Her father got a job with a Jewish wool merchant and went to night school. He was also a firefighter. Her mother took in lodgers in the house in Hillcrest Ave. Then her father worked for the JNF and later the JPA. He was active in founding the Jewish Day School in Leeds, which began in 1956. He belonged to the Chassidishe Shul. He brought over his sister and husband after the war. Ruth was a staunch member of Bnai Akivah and this was her life. She went to camps and made lifelong friends. Her family were orthodox and she maintained this way of life. She supported the Irgun and Stern Gang. Ruth’s brother went on Hachsharah to Thackstead. He studied agriculture at Uni and made aliyah as an agronomist. Ruth went to University to study languages and took a teaching diploma. 

She met her husband David Rogoff from London through the BA and married in 1955. He was studying to be a dentist. They moved to London, where Ruth taught at Hasmonean. Then they returned to Leeds where she taught English at Leeds High Schools. At one time she worked for Radio Leeds on Literary programmes and in 1958 she became editor of the Jewish Gazette in Leeds. She took a Masters degree in English Lit and went back to teaching. She became head teacher in Hebrew and Jewish Studies at the Jewish School for 10 years. She belonged to Emunah. Her husband qualified as a dentist and belonged to the Jewish Dental Association. He also was a member of the Chevra Kadisha. 


Full Interview


I remember getting to England. And my first memory of England, it was Sunday, 3 September 1939, the day the war broke out. We arrived at Liverpool Street Station. And as the train slowed down and we were getting out of the train, the sirens went. When the sirens went, everybody started running; we had to go to a shelter. We went with the crowd, but there was also a Jewish Refugee Committee on the platform, and they went with us.

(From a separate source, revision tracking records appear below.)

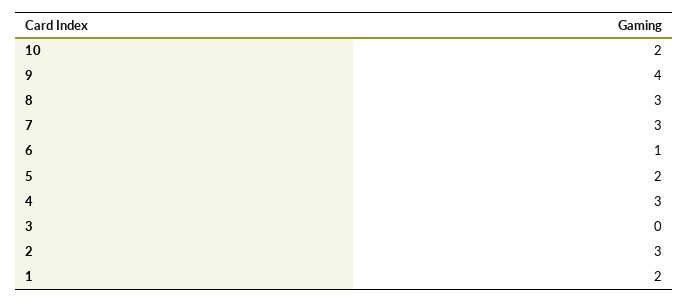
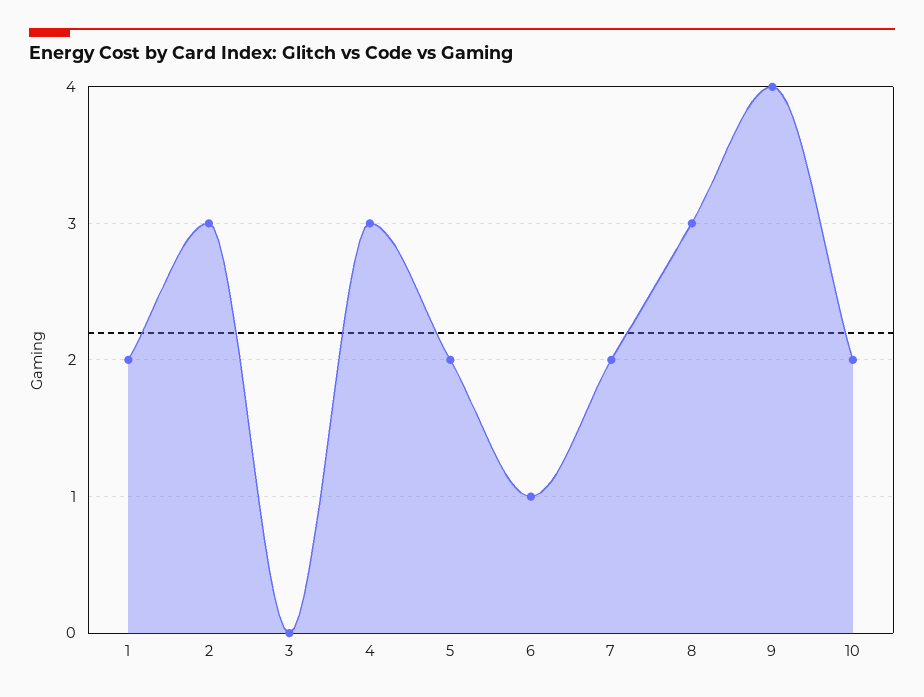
7: 3 -> 2

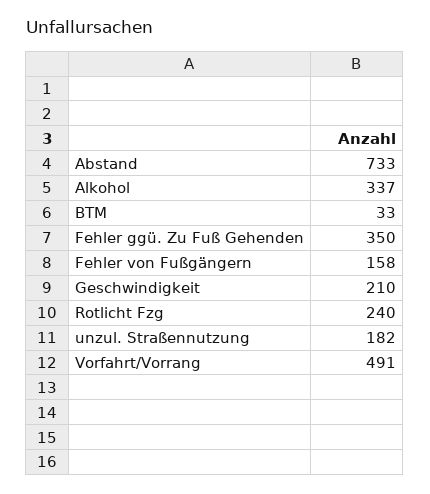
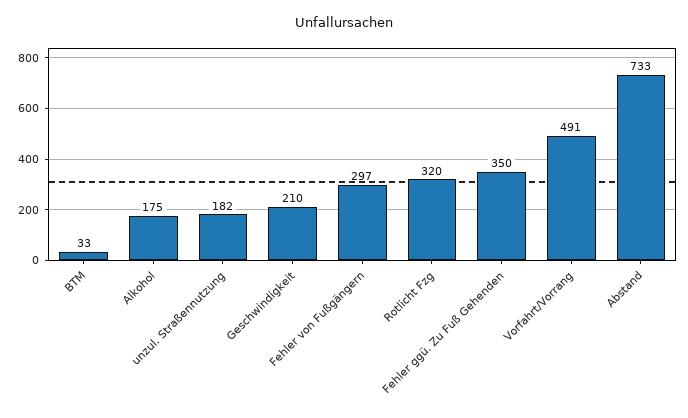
Alkohol: 337 -> 175
Fehler von Fußgängern: 158 -> 297
Rotlicht Fzg: 240 -> 320

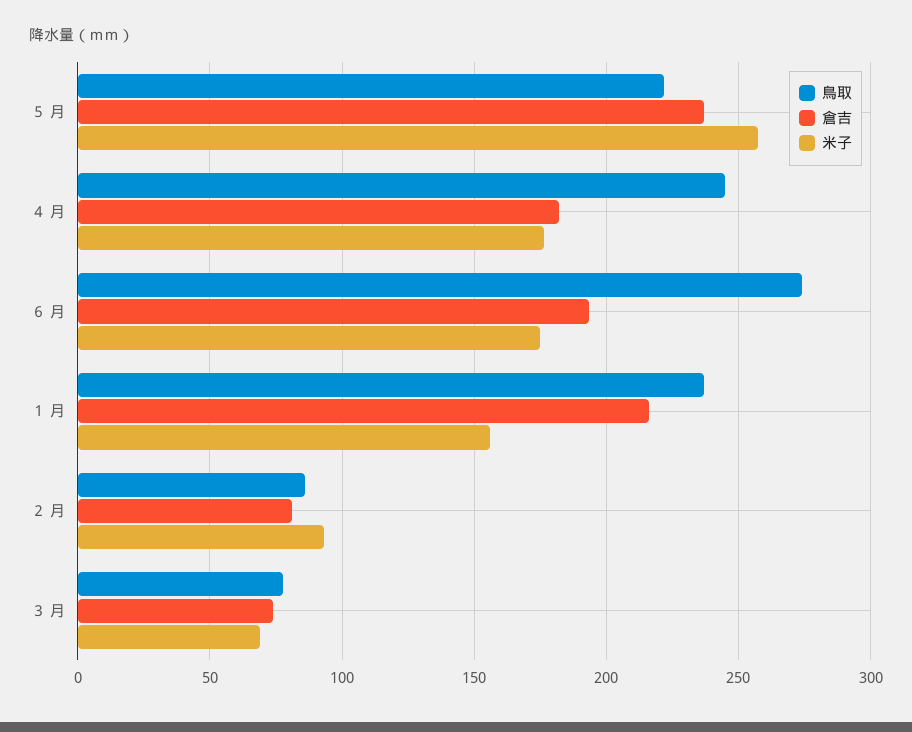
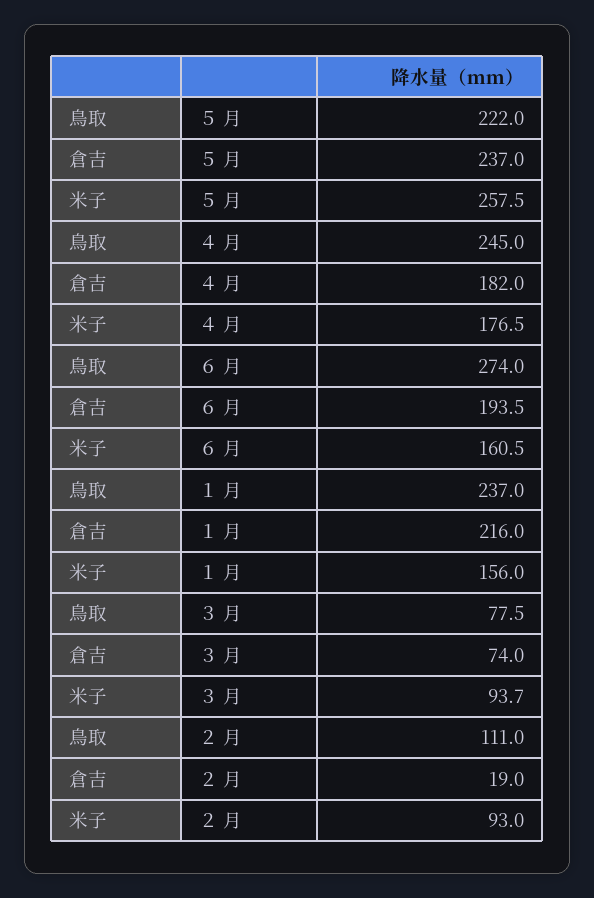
米子, ６ 月: 175 -> 160.5
鳥取, ２ 月: 85 -> 111
倉吉, ２ 月: 80 -> 19
米子, ３ 月: 70 -> 93.7

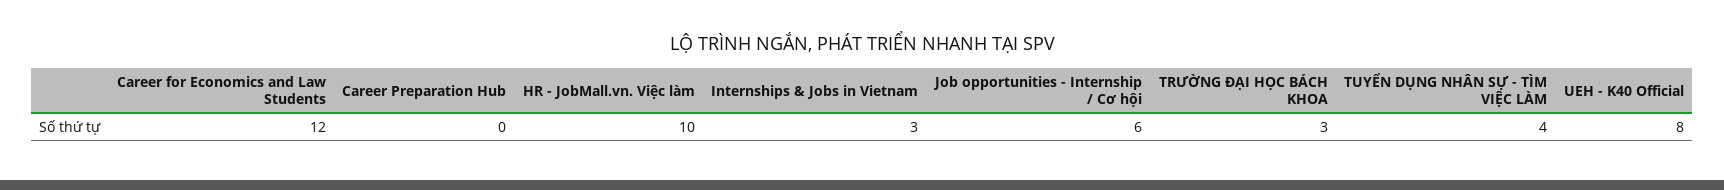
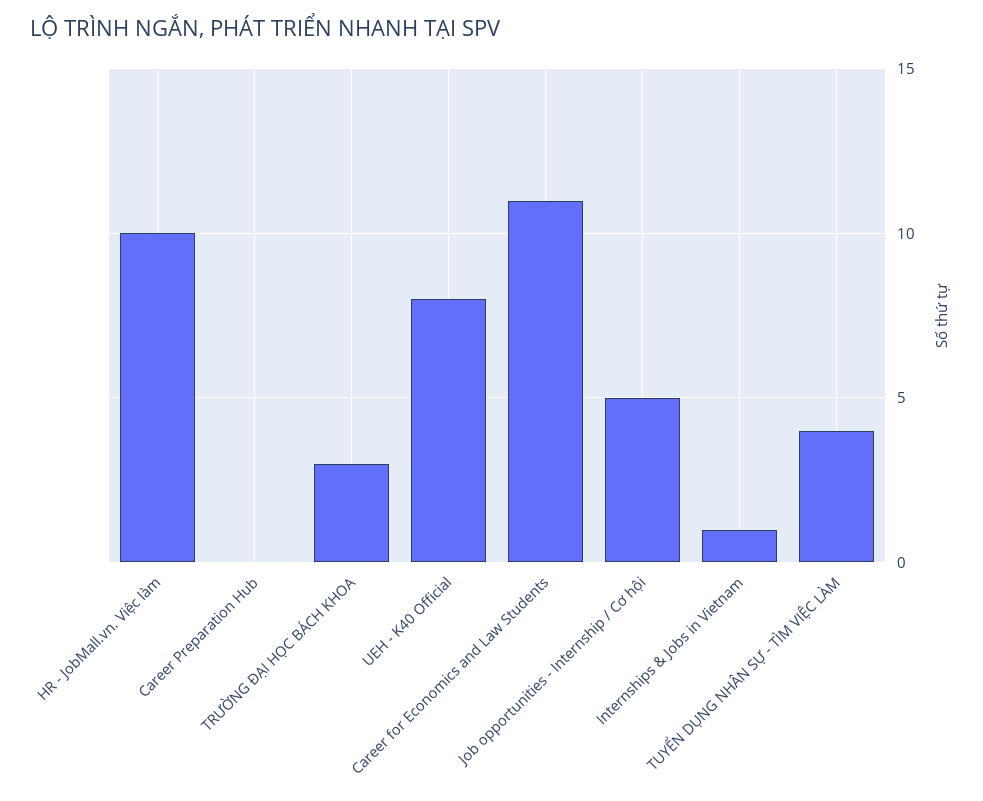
Career for Economics and Law Students: 12 -> 11
Internships & Jobs in Vietnam: 3 -> 1
Job opportunities - Internship / Cơ hội: 6 -> 5

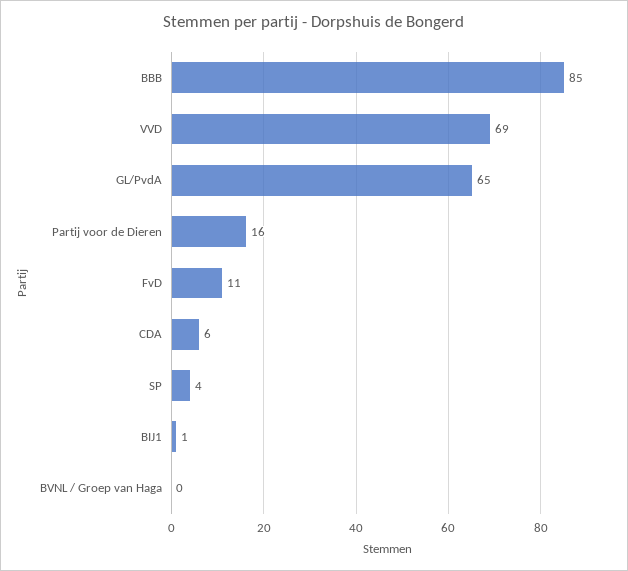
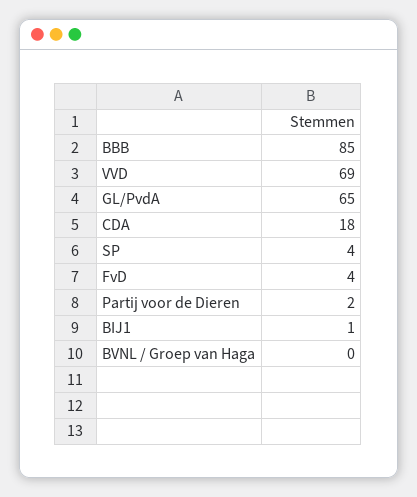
Partij voor de Dieren: 16 -> 2
FvD: 11 -> 4
CDA: 6 -> 18

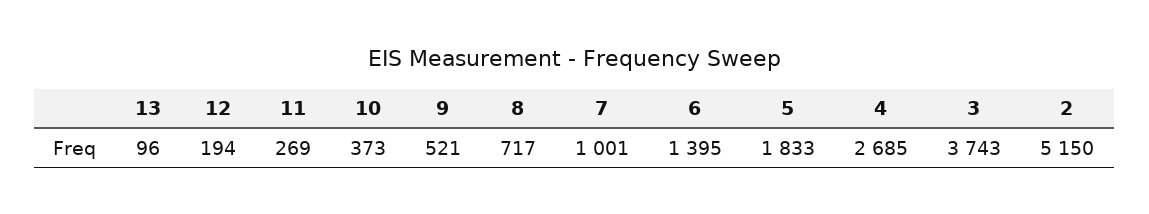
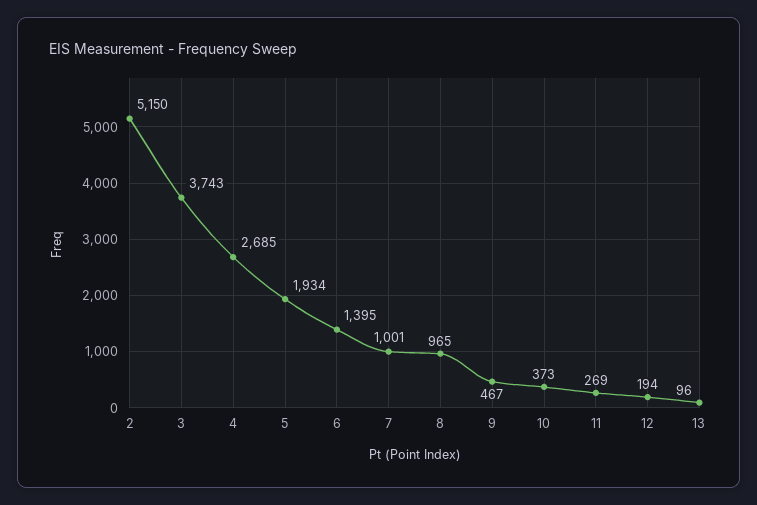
9: 521 -> 467
8: 717 -> 965
5: 1833 -> 1934

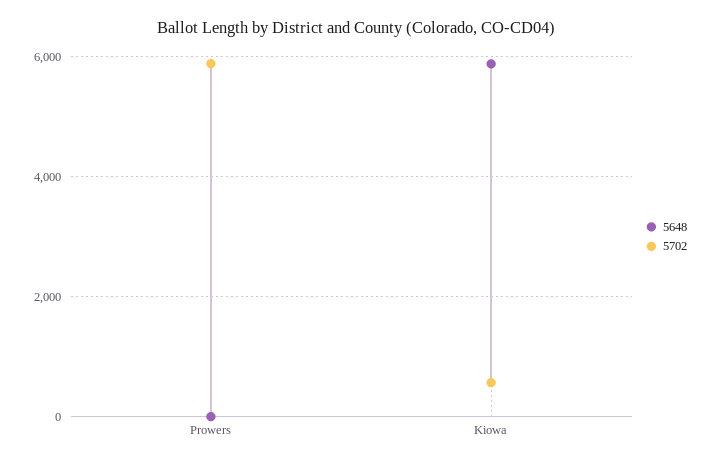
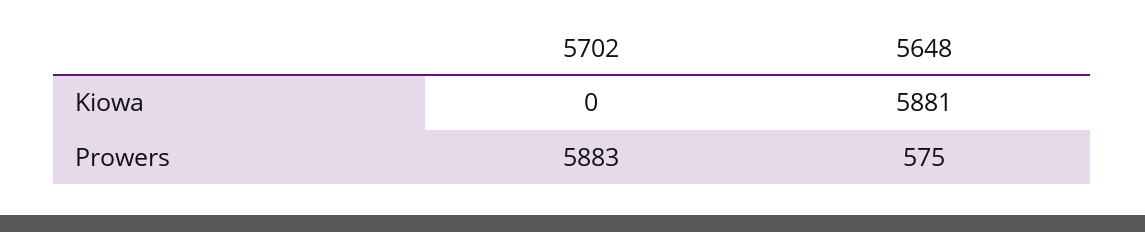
5648, Prowers: 0 -> 575
5702, Kiowa: 600 -> 0

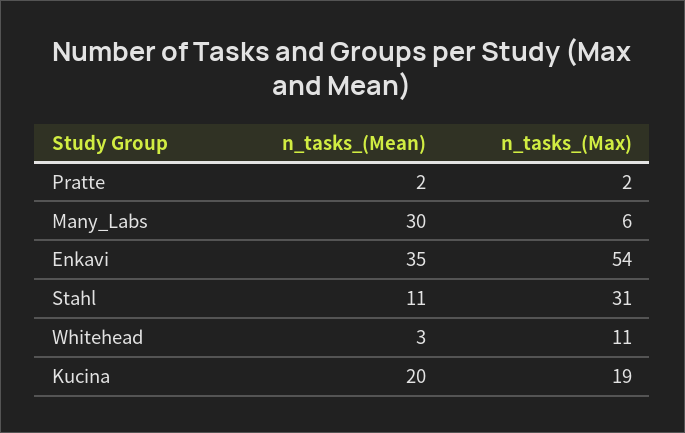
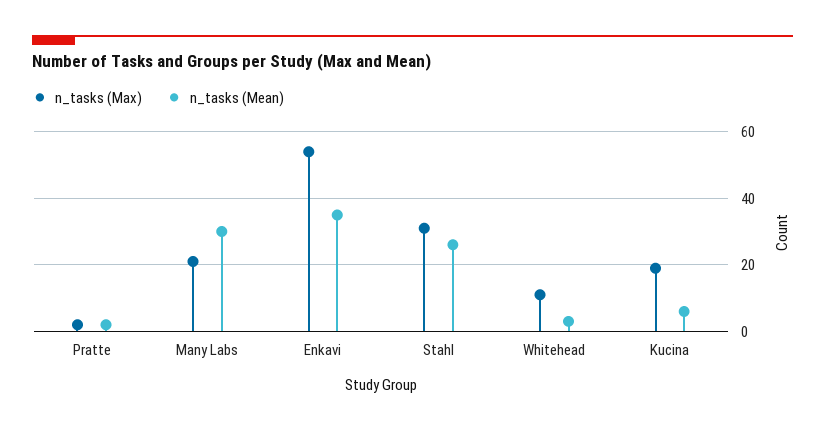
n_tasks_(Max), Many_Labs: 6 -> 20
n_tasks_(Mean), Stahl: 11 -> 25
n_tasks_(Mean), Kucina: 20 -> 5

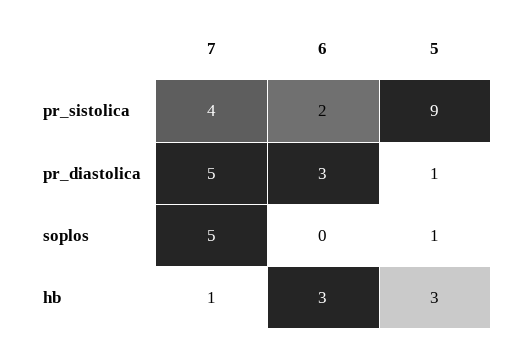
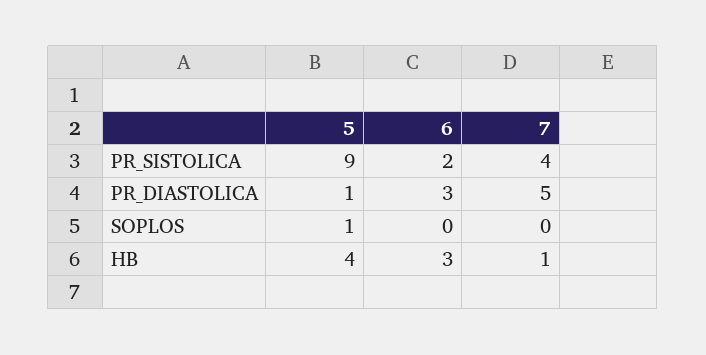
7, soplos: 5 -> 0
5, hb: 3 -> 4

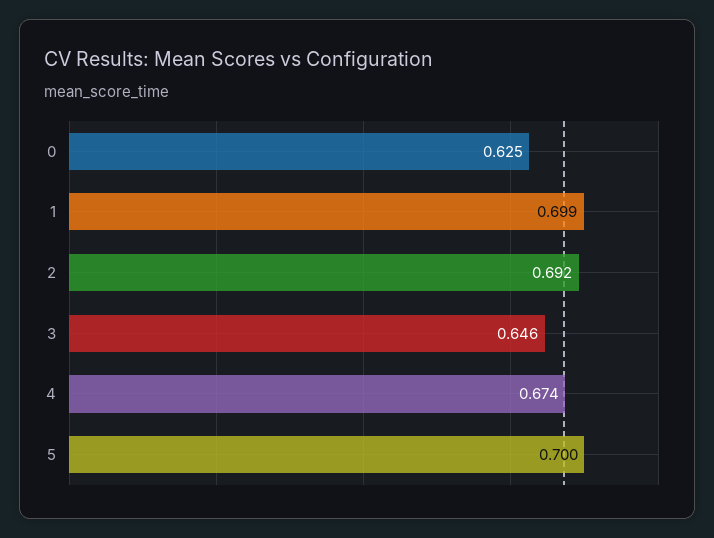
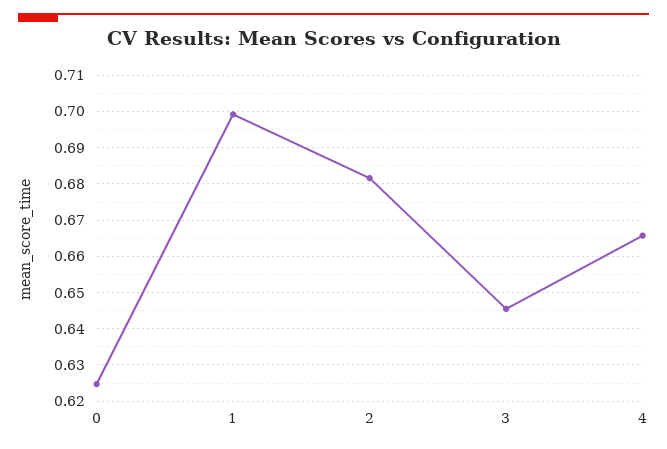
2: 0.692 -> 0.682
4: 0.674 -> 0.666
5: 0.7 -> none

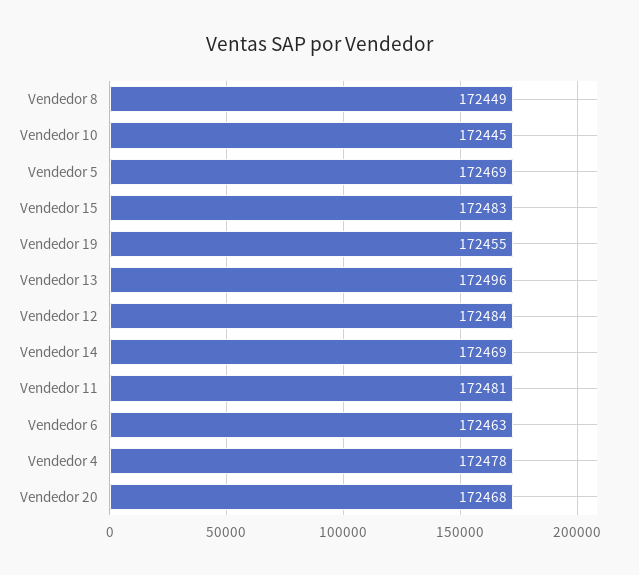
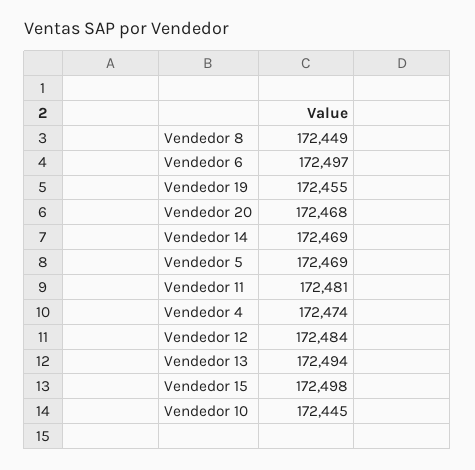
Vendedor 15: 172483 -> 172498
Vendedor 13: 172496 -> 172494
Vendedor 6: 172463 -> 172497
Vendedor 4: 172478 -> 172474

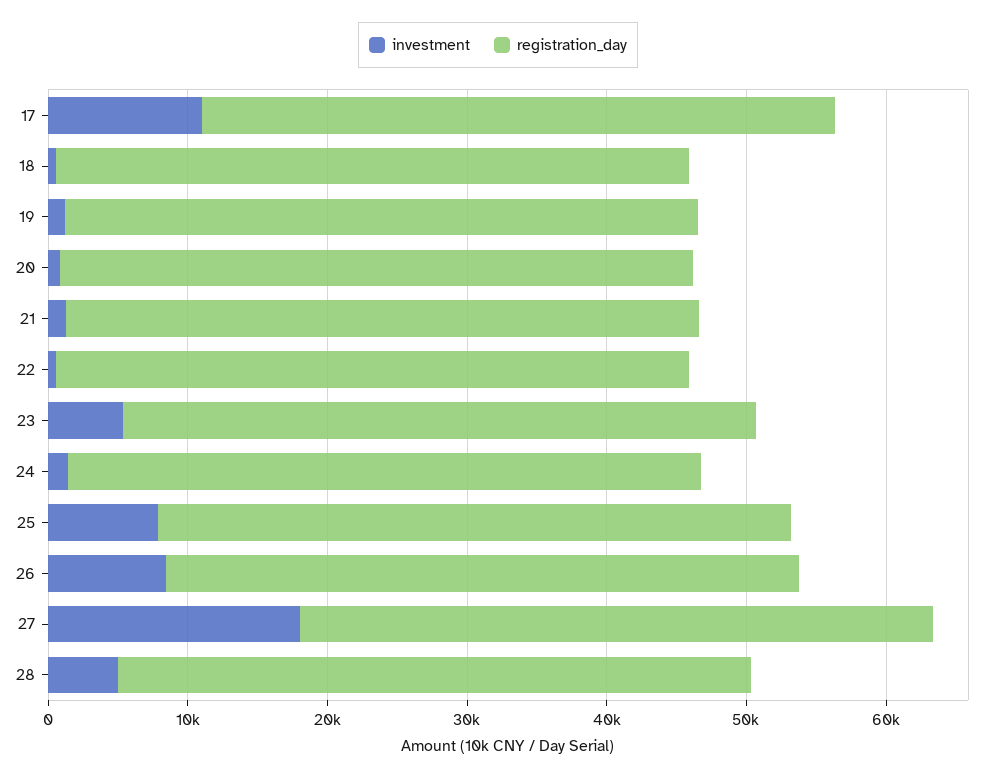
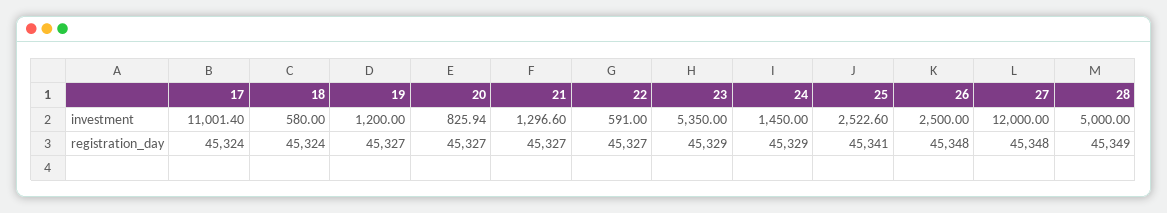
investment, 25: 8000 -> 2522.6
investment, 26: 8000 -> 2500
investment, 27: 18000 -> 12000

We didn’t know where my father was, we had no idea. My father came to England in June or July of 1939. When we arrived, we were put into a hostel, and the first thing my mother did was to go round the men’s hostels to see if anybody knew. She went with a photograph, if anybody had seen him, heard of him, knew of him, knew what had happened to him. ‘Cause I mean that’s what people did. And she knocked on this door, in this Highams [Lane] hostel. And my father opened it. And that was- That is quite remarkable, isn’t it? And that’s how they found each other.